┌─ Entries supplied

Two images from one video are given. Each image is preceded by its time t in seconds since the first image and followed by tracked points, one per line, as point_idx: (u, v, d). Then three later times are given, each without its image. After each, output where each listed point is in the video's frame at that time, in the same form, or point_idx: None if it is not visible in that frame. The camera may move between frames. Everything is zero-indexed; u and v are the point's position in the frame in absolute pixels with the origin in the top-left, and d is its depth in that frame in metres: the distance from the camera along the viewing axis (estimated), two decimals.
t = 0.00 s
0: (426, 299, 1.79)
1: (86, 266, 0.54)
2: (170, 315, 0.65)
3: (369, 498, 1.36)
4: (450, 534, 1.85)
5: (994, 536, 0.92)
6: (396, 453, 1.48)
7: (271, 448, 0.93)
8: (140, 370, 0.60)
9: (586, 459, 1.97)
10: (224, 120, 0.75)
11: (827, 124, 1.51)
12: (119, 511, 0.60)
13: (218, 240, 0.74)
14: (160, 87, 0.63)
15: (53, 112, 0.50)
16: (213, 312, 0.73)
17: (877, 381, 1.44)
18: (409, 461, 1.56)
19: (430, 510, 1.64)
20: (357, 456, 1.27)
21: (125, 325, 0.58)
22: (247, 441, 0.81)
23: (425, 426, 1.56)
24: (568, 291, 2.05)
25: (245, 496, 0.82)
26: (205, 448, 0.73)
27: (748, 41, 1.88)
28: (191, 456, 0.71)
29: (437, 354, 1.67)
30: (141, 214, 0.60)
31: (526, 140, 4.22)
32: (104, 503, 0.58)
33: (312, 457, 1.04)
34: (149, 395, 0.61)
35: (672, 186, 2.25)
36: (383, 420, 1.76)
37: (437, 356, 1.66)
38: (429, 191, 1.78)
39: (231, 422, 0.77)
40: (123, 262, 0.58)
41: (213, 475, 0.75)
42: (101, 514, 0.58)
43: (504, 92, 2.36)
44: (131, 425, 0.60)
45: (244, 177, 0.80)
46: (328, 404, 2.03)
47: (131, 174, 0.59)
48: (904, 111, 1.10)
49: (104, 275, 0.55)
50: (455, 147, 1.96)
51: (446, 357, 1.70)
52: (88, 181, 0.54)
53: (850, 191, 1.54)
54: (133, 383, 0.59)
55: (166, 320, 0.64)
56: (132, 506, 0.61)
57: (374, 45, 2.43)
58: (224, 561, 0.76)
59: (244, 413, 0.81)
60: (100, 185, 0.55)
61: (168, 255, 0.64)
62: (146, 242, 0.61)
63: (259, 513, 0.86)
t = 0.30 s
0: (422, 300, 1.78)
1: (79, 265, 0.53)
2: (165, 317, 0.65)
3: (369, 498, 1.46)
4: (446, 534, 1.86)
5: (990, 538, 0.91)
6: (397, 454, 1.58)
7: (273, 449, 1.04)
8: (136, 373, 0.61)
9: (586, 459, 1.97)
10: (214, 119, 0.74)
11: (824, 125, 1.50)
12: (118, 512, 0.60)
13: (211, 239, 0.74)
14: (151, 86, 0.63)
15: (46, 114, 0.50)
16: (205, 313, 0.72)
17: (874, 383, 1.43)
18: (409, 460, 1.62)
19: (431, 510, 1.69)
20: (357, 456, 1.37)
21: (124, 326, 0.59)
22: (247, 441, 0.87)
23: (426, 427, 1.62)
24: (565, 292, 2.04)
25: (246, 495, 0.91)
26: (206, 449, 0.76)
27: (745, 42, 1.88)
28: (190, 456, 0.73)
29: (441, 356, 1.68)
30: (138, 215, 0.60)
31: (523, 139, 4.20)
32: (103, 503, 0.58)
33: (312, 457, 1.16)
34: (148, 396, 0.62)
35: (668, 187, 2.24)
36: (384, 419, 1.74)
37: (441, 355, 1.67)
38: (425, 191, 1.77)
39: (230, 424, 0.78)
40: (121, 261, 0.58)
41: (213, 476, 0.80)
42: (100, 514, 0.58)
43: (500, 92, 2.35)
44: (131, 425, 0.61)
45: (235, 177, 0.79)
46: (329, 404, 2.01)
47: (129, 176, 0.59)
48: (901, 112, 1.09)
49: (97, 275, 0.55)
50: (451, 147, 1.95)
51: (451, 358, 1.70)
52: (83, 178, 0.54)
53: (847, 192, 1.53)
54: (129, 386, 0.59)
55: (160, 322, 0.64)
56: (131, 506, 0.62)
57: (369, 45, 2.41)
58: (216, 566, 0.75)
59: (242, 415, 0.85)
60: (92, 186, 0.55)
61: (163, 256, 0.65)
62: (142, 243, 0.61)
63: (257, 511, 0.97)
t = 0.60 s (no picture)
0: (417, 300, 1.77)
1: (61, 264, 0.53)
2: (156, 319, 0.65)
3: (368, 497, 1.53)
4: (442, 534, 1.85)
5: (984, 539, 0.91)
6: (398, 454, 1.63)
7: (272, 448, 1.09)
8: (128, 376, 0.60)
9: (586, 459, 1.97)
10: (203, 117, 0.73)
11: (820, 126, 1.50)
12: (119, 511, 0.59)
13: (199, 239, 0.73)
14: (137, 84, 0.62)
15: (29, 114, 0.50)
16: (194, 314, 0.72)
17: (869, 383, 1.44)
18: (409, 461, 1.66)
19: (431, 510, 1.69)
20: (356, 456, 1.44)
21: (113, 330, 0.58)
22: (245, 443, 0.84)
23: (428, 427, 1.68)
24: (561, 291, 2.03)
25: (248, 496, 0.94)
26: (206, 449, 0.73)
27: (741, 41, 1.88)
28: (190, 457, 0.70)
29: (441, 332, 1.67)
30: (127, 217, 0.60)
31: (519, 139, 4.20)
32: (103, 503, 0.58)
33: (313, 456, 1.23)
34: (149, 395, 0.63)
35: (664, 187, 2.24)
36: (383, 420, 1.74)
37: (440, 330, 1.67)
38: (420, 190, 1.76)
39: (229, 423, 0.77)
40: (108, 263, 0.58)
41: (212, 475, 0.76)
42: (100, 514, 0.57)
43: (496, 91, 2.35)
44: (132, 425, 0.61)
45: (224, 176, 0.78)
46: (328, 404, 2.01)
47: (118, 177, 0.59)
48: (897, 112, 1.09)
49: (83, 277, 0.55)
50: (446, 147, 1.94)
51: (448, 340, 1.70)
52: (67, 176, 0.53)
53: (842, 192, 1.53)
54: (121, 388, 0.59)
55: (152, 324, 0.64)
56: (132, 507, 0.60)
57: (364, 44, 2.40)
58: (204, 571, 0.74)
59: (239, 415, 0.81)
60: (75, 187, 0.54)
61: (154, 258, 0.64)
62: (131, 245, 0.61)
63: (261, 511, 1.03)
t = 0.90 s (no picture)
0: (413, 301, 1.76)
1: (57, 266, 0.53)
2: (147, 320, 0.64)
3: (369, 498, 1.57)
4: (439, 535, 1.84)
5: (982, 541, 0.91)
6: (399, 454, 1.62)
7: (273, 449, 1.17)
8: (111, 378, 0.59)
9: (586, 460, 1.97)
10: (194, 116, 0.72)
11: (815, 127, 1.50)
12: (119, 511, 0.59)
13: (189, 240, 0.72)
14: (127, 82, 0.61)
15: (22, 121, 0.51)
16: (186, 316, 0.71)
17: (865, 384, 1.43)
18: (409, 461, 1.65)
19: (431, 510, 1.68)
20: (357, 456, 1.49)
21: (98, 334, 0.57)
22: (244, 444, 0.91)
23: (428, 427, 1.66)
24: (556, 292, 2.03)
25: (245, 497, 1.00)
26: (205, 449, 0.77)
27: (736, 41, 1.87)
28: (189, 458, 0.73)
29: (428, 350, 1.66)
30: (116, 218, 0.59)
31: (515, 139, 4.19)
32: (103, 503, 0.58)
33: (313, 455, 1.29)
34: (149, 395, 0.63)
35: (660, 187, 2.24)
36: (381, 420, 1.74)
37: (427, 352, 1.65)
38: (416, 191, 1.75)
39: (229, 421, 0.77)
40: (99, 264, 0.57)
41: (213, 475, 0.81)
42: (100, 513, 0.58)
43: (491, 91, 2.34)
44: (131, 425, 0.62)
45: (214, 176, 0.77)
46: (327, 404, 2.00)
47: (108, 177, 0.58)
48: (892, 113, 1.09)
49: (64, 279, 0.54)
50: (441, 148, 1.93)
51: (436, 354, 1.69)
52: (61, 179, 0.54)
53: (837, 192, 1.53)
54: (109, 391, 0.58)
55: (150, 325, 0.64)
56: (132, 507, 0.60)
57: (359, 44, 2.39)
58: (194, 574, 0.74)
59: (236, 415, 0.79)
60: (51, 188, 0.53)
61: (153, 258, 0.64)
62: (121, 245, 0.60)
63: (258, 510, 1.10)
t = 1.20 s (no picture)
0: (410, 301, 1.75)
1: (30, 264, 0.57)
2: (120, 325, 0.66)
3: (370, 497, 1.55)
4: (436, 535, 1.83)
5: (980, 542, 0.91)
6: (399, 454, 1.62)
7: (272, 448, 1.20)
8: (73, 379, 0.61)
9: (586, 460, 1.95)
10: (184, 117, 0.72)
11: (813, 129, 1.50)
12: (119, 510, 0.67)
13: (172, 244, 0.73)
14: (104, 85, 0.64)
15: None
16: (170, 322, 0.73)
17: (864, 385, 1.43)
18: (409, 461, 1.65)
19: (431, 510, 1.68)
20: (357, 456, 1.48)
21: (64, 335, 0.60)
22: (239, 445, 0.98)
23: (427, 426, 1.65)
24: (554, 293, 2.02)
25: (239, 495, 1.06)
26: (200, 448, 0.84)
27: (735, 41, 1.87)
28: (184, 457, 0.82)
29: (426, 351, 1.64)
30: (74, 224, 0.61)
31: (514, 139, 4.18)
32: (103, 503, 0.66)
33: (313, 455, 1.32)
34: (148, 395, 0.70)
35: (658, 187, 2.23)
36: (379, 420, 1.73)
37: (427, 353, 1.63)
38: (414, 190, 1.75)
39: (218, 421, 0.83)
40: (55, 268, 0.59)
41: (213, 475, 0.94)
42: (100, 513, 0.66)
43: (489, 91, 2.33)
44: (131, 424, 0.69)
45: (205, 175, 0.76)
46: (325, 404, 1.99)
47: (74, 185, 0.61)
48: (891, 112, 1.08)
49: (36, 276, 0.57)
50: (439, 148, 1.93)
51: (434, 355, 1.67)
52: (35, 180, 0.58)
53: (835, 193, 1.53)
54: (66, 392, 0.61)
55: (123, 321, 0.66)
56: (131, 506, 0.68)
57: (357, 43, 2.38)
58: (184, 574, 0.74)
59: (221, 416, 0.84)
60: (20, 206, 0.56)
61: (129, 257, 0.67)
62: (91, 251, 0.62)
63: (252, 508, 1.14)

└─
┌─ Entries supplied

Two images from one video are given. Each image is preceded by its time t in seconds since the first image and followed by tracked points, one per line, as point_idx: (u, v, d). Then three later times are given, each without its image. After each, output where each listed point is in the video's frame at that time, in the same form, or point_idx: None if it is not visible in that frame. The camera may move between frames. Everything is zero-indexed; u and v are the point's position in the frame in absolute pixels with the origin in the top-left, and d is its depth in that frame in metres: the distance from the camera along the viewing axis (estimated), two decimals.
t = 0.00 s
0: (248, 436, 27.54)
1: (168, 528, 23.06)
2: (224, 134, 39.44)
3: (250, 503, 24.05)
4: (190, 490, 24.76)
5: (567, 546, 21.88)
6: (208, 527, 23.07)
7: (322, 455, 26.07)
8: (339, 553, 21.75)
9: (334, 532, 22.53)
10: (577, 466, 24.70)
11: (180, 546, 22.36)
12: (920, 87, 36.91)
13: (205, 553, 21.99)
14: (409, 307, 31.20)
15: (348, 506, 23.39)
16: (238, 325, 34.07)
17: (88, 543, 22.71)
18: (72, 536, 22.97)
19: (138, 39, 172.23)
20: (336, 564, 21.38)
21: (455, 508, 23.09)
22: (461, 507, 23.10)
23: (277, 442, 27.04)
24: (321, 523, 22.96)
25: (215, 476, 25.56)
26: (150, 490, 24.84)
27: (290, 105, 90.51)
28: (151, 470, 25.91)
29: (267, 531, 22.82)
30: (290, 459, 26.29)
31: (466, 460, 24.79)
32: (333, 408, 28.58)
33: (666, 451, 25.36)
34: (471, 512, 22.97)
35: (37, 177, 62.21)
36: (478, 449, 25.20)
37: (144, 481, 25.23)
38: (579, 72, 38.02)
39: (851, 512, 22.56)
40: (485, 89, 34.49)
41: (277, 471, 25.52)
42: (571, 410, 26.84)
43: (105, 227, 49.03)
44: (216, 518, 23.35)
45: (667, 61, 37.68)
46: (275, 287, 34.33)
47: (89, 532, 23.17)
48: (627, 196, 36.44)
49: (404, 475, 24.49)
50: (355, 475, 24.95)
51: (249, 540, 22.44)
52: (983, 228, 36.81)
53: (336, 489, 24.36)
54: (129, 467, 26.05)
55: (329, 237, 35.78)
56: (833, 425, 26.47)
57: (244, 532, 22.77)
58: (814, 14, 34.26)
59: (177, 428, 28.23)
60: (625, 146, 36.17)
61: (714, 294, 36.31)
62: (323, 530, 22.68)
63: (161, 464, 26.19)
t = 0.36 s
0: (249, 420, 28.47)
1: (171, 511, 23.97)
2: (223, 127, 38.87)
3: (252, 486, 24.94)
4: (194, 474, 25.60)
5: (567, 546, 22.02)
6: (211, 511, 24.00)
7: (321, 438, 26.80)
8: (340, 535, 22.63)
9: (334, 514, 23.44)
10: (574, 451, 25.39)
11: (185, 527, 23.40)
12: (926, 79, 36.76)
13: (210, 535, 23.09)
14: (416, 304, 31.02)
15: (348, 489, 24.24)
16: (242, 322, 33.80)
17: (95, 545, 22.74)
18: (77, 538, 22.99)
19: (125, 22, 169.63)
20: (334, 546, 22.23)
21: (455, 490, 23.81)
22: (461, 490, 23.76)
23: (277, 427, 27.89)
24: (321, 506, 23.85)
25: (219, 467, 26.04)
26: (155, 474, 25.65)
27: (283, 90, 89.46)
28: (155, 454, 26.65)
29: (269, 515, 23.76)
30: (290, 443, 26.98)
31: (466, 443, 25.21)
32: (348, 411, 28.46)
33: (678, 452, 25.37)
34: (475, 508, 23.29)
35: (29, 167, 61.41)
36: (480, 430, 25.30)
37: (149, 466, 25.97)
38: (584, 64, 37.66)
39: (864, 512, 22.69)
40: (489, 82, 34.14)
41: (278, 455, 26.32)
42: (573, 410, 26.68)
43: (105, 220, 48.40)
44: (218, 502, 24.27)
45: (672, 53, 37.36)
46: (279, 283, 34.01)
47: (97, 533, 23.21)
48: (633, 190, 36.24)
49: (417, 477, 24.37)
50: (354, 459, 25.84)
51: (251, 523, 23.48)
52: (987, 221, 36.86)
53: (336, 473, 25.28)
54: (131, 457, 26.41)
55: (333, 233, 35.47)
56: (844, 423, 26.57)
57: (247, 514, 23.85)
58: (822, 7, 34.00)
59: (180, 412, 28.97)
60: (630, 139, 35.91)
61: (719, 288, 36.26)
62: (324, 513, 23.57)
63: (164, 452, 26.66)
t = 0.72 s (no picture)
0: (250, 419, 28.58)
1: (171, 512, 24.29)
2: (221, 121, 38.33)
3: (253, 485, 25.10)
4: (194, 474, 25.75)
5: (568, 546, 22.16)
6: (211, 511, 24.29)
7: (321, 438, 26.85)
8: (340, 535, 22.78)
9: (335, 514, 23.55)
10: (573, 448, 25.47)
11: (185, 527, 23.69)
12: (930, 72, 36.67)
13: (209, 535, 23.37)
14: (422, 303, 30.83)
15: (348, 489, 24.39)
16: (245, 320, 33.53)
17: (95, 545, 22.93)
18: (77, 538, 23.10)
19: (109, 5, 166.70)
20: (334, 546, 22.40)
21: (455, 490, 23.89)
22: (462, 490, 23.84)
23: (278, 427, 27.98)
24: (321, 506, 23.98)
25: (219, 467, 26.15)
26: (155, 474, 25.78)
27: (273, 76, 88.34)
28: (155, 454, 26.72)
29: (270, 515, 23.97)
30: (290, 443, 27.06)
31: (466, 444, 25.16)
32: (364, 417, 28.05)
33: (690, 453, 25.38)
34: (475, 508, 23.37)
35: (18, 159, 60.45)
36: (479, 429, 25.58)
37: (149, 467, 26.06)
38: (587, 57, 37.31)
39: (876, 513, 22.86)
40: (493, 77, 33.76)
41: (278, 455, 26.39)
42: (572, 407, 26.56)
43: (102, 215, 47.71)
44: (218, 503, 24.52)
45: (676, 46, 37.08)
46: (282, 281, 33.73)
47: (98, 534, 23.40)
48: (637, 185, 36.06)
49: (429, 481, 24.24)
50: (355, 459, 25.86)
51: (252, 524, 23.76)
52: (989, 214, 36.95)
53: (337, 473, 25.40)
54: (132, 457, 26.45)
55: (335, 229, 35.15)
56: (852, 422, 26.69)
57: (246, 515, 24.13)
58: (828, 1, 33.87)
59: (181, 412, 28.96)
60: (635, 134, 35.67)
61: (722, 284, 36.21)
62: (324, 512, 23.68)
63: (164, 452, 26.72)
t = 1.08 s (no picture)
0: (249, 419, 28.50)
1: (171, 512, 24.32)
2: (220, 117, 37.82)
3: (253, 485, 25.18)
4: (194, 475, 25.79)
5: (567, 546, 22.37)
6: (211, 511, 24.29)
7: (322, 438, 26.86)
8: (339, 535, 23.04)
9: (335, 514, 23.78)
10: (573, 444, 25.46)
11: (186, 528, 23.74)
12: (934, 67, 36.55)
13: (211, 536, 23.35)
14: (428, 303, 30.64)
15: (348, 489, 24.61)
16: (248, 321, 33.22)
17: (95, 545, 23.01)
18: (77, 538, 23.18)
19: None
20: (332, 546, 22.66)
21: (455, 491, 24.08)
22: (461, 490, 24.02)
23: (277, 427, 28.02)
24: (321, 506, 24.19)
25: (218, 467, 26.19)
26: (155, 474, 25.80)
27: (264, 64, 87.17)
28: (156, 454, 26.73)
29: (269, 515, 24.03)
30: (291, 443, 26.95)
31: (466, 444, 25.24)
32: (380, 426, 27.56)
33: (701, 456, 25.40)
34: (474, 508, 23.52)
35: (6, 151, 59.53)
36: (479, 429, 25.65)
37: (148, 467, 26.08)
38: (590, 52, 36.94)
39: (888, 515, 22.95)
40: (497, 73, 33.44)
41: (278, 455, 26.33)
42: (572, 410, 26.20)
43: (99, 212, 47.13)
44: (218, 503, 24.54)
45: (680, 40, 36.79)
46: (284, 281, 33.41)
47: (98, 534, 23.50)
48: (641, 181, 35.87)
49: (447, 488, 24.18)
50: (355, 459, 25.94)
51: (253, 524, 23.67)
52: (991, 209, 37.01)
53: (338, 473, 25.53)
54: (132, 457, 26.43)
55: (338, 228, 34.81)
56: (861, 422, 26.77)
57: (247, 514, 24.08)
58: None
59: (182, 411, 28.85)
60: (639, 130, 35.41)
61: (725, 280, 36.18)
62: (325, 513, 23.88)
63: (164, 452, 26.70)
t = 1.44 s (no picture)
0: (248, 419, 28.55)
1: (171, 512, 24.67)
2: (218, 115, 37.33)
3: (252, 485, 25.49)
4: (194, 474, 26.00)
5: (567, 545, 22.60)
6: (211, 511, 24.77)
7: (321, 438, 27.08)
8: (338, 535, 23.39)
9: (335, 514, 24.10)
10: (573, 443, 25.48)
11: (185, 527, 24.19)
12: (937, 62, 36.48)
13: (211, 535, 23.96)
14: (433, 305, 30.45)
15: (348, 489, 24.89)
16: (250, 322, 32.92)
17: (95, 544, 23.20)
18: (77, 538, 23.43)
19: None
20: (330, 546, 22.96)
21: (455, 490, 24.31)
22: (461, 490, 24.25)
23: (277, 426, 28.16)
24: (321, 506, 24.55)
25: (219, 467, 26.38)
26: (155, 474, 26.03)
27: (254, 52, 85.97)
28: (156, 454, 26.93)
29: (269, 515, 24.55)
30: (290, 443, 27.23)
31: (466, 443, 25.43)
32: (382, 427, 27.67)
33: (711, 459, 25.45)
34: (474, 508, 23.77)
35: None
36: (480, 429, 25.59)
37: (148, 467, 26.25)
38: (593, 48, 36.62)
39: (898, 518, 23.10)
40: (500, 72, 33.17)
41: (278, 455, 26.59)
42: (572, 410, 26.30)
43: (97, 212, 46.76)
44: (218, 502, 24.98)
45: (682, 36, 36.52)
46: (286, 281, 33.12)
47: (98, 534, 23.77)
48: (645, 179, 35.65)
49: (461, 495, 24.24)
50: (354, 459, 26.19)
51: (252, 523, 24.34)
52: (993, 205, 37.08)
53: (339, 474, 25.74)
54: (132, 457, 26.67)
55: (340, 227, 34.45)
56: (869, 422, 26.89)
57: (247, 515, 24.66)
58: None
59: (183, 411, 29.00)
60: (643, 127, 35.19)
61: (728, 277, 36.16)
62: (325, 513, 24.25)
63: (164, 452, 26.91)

└─

How to complete this task — Would you print, exactly as written, every line above from the one holding "38: (579, 72, 38.02)" through the one holding "30: (290, 443, 26.98)", with both included and no other lines?

Completed task —
38: (579, 72, 38.02)
39: (851, 512, 22.56)
40: (485, 89, 34.49)
41: (277, 471, 25.52)
42: (571, 410, 26.84)
43: (105, 227, 49.03)
44: (216, 518, 23.35)
45: (667, 61, 37.68)
46: (275, 287, 34.33)
47: (89, 532, 23.17)
48: (627, 196, 36.44)
49: (404, 475, 24.49)
50: (355, 475, 24.95)
51: (249, 540, 22.44)
52: (983, 228, 36.81)
53: (336, 489, 24.36)
54: (129, 467, 26.05)
55: (329, 237, 35.78)
56: (833, 425, 26.47)
57: (244, 532, 22.77)
58: (814, 14, 34.26)
59: (177, 428, 28.23)
60: (625, 146, 36.17)
61: (714, 294, 36.31)
62: (323, 530, 22.68)
63: (161, 464, 26.19)
t = 0.36 s
0: (249, 420, 28.47)
1: (171, 511, 23.97)
2: (223, 127, 38.87)
3: (252, 486, 24.94)
4: (194, 474, 25.60)
5: (567, 546, 22.02)
6: (211, 511, 24.00)
7: (321, 438, 26.80)
8: (340, 535, 22.63)
9: (334, 514, 23.44)
10: (574, 451, 25.39)
11: (185, 527, 23.40)
12: (926, 79, 36.76)
13: (210, 535, 23.09)
14: (416, 304, 31.02)
15: (348, 489, 24.24)
16: (242, 322, 33.80)
17: (95, 545, 22.74)
18: (77, 538, 22.99)
19: (125, 22, 169.63)
20: (334, 546, 22.23)
21: (455, 490, 23.81)
22: (461, 490, 23.76)
23: (277, 427, 27.89)
24: (321, 506, 23.85)
25: (219, 467, 26.04)
26: (155, 474, 25.65)
27: (283, 90, 89.46)
28: (155, 454, 26.65)
29: (269, 515, 23.76)
30: (290, 443, 26.98)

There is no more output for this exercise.